COL Chris Martinez
“The Gift of Generational Freedom”
I had the great fortune to serve in the Republic of Korea (ROK) twice during my military career. In 1998, I was assigned to the 102nd Military Intelligence (MI) Battalion (BN) at Camp Essayons in Uijeongbu. Although the unit and the installation no longer exist, the organization took great pride serving in the Alliance, which at the time, was the most forward deployed MI BN in the U.S. Army.
Fifteen years later, I returned to the ROK and was afforded the opportunity to serve in Seoul. Unlike the previous assignment, I was married with children. I took advantage of the experience, sharing the value of service to one’s nation and our family’s legacy on the peninsula with my spouse and children. I recall researching and revealing my grandfather’s service during the Korean War to my son Preston who was three years old at the time. I disclosed heroic stories about my grandfather – a senior noncommissioned officer and infantryman who experienced some of the fiercest fighting in the Iron Triangle before the Armistice was signed on July 27, 1953.
With Preston so young, I thought he would benefit from visual cues to reinforce the values, stories, and lessons I tried to instill in him. As a result, I frequently took him to visit the War Memorial of Korea in Seoul. Although called a Memorial, it is a remarkable museum with a tremendous exhibition of historical relics and records related to many wars fought in Korea and abroad. It is absolutely grand. Although it is possible to walk all the indoor and outdoor exhibits in a day, it’s nearly impossible to stop at every display and fully appreciate its significance in one visit. Hence, Preston and I visited the Memorial about once a month, each time discovering new treasures.
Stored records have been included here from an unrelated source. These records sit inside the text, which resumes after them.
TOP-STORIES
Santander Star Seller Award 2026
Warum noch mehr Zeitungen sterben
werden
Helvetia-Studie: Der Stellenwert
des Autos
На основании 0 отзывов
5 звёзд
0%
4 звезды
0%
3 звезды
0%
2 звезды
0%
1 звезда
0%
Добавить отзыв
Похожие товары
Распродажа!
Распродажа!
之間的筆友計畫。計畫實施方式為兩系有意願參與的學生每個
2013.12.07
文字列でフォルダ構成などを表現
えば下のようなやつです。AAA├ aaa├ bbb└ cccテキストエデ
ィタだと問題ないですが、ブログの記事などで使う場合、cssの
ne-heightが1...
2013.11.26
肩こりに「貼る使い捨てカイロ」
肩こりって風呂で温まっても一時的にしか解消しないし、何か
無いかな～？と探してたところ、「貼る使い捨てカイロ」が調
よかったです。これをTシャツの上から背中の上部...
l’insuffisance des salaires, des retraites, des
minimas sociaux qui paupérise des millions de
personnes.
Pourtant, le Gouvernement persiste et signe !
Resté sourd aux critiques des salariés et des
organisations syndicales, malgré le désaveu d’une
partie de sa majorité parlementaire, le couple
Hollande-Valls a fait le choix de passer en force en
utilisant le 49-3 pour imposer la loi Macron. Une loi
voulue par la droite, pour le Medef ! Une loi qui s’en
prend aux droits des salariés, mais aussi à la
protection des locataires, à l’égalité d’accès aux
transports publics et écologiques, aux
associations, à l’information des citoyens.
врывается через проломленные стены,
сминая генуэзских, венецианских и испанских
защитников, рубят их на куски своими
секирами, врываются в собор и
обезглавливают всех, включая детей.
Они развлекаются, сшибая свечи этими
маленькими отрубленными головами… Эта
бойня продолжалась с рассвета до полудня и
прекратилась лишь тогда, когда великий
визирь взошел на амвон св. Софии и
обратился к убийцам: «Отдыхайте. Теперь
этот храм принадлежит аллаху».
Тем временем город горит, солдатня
During our visits, I gained an appreciation what I call “The Gift of Generational Freedom.” Words cannot express how special it was to experience the freedom of walking through the Memorial with Preston, holding his hand, and sharing with him the experiences of my grandfather on the same hollowed grounds he bravely fought on 60 years earlier. On one occasion, Preston and I had the opportunity to visit the Memorial with my father and brother, an Army Lieutenant Colonel retired and National Guard Lieutenant Colonel respectively. On that very special day, three generations experienced the “Gift of Generational Freedom,” honoring the legacy of my grandfather’s service and the powerful Alliance he contributed to that stands ready to deter aggression and defend the Republic of Korea today.
On that day, we discovered a magnificent outdoor exhibit titled The Clock Tower of Peace. It is a remarkable 15-foot bronze statue. From its base stands a tower of military rubble from the Korean War consisting of damaged tanks, artillery pieces, vehicles, and vessels. Atop of the pile are two young girls, possibly sisters torn apart by the war, each holding a clock. One girl stands strongly, holding a clock on her shoulder that displays the current time. While the other girl lays weakly on the pile, reaching for her sister with one hand while sorrowfully resting her arm on the other clock. Her clock is cracked and lies still at 4:00, June 25, 1950 – the date and time The Democratic People’s Republic of Korea (DPRK) invaded the ROK.
Initially, the exhibit struck us as a stark and dreadful reminder of how the Korean War separated thousands of families, most of whom have not reunited in 70 years. These families remain deprived of “The Gift of Generational Freedom” – the very gift I experienced with three generations of my family on that special day. But as we examined the exhibit more closely, we realized it was not complete. Several meters from the base of the tower, sat a third clock, identical to the two on the tower. It was in pristine condition, protected in a glass case, and resting at 4:00 with no date. On the day of reunification, the sculptor will complete the exhibit by raising the third clock to the top of the tower, replacing the broken one and synchronizing the two aloft in perpetuity. The exhibit, in its entirety, is a symbol of hope for when Korea will be made one and its families made whole – whole to experience “The Gift of Generational Freedom.”
Gifts are not free nor should we take them for granted. Service Members, like my grandfather, paid the price in blood and treasure 70 years ago so we can experience “The Gift of Generational Freedom” today. In total, 36,516 U.S Service Members gave their last full measure of devotion for freedom on the Korean peninsula. Their service mattered and we must not forget them. From my assignments in Korea, I learned the best way to honor their sacrifice is by ensuring our service – as individuals and an Alliance – preserves and strives to afford every man, woman, and child the opportunity to experience “The Gift of Generational Freedom.”